Tahapan prakonstruksi aluminium smelter telah berjalan, seperti beberapa long lead items serta pembangunan jetty untuk kebutuhan konstruksi. Alat-alat berat dan material juga telah masuk ke lokasi proyek untuk pelaksanaan konstruksi. Selain itu, peralatan utama pembangkit listrik untuk mendukung operasi aluminium di tahap pertama sedang dalam proses fabrikasi.

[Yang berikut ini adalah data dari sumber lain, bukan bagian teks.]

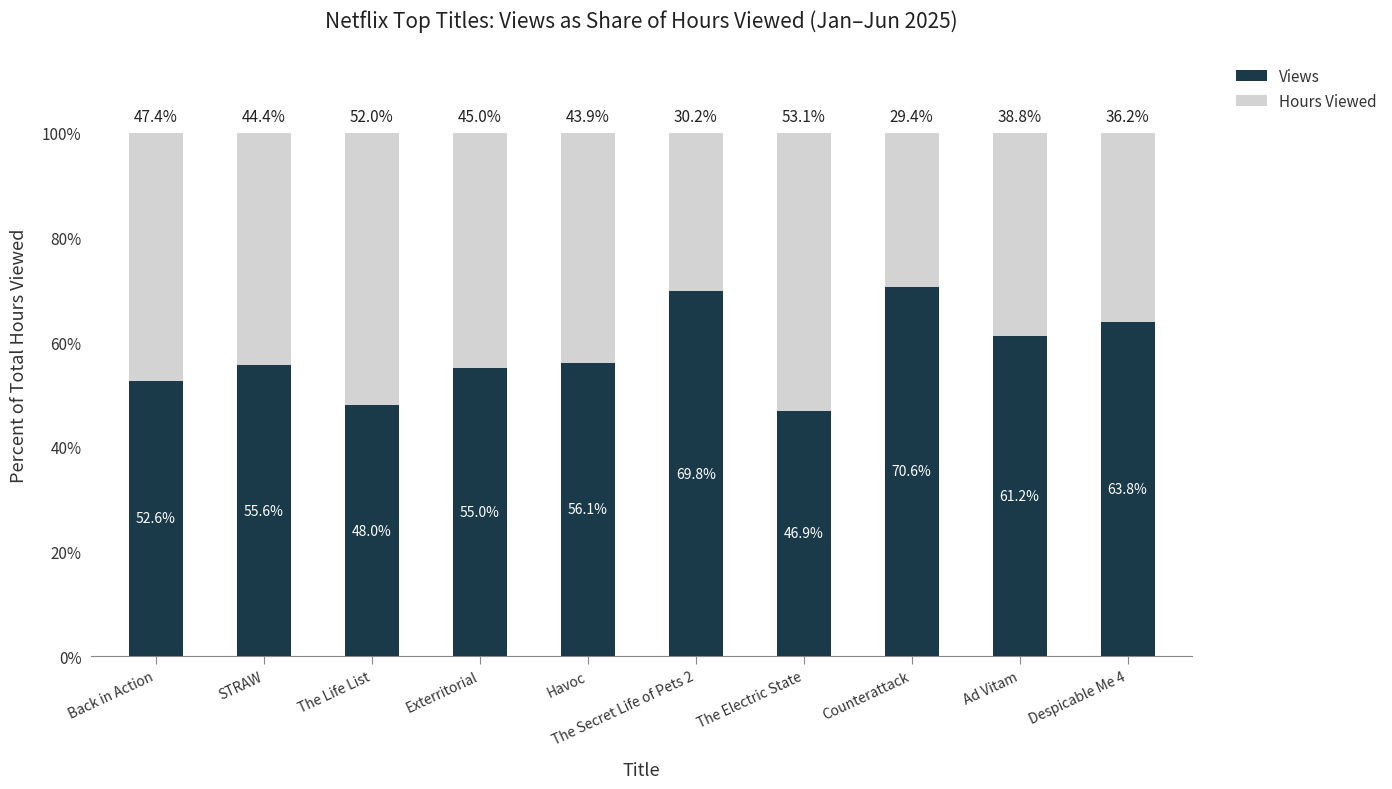

Where is Views nearest to the value 58?

Havoc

Christian menambahkan, upaya Kalimantan Aluminium Industry dalam meningkatkan ketersediaan aluminium adalah untuk meningkatkan daya saing produk sumber daya alam di Indonesia. Harapannya, smelter aluminium tersebut turut membantu pemerintah dalam mengembangkan ekosistem kendaraan listrik di Indonesia.
Secara terpisah, pakar hukum pertambangan dari Universitas Tarumanagara, Ahmad Redi, mengungkapkan, secara hukum, perusahaan tambang wajib melakukan pemurnian komoditas tambangnya di Indonesia sesuai amanat Undang-Undang Nomor 3 Tahun 2020 tentang Perubahan atas UU No 4/2009 tentang Pertambangan Mineral dan Batubara.

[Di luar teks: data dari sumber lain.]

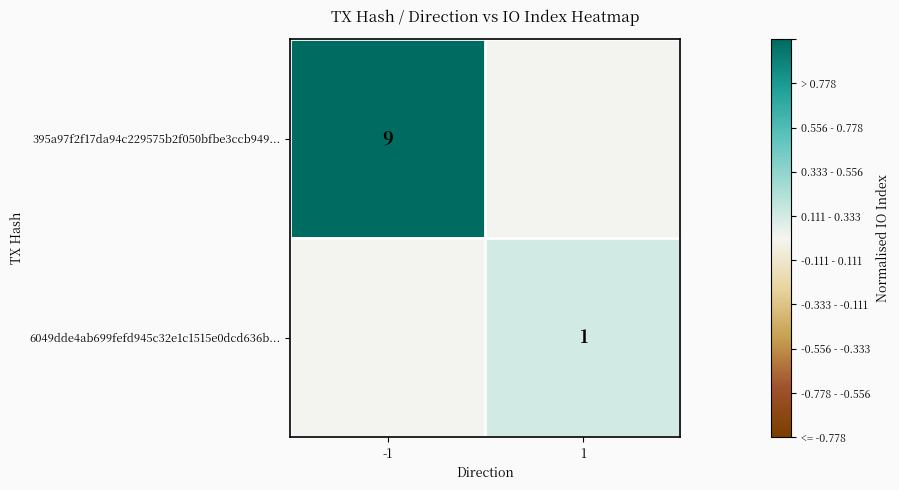

Is the value of 395a97f2f17da94c229575b2f050bfbe3ccb949... at -1 greater than the value of 6049dde4ab699fefd945c32e1c1515e0dcd636b... at 1?

Yes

Dalam konteks sosial ekonomi, mineral tidak hanya menjadi komoditas tambang dan tidak hanya diekspor sebagai bahan mentah, tetapi dapat menjadi komoditas yang sudah diindustrialisasi dengan produk-produk olahan. Komoditas itu dapat memiliki nilai tambah dan nilai jual 3-4 kali lipat.

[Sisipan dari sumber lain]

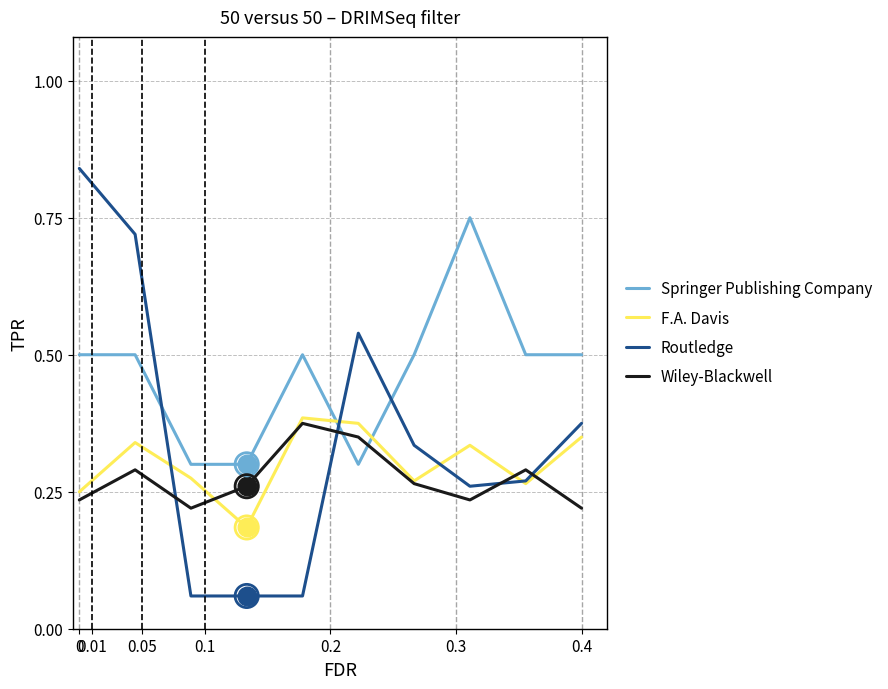

Which series has the largest total across all categories?

Springer Publishing Company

Ketika industri smelter terbangun, lanjut Ahmad, ada penerimaan tenaga kerja baru, perluasan lapangan pekerjaan, tambahan penerimaan negara dan daerah, dan pertumbuhan pusat industri yang berdampak pada pembangunan daerah. Ia pun mendukung pembangunan smelter aluminium Adaro karena hal itu merupakan kewajiban hukum, sosial ekonomi, dan konstitusi sehingga harus dipermudah.
”Bauksit yang diolah menjadi alumina, kemudian aluminium, merupakan hal yang cukup luar biasa bagi pembangunan industri hilir Indonesia. Peningkatan nilai tambahnya tinggi. Bauksit ke alumina saja peningkatannya sudah tinggi. Apalagi dari bauksit hingga aluminium,” ucapnya.
Sementara itu, dalam laporan kinerja keuangan, PT Adaro Minerals Indonesia Tbk mencatatkan laba perusahaan sebelum bunga, pajak, depresiasi, dan amortisasi (EBITDA) operasional naik 98 persen dari 248 juta dollar AS pada 2021 menjadi 490 juta dollar AS pada 2022. Laba inti juga naik 113 persen menjadi 342 juta dollar AS pada 2022 dari 161 juta dollar AS pada 2021.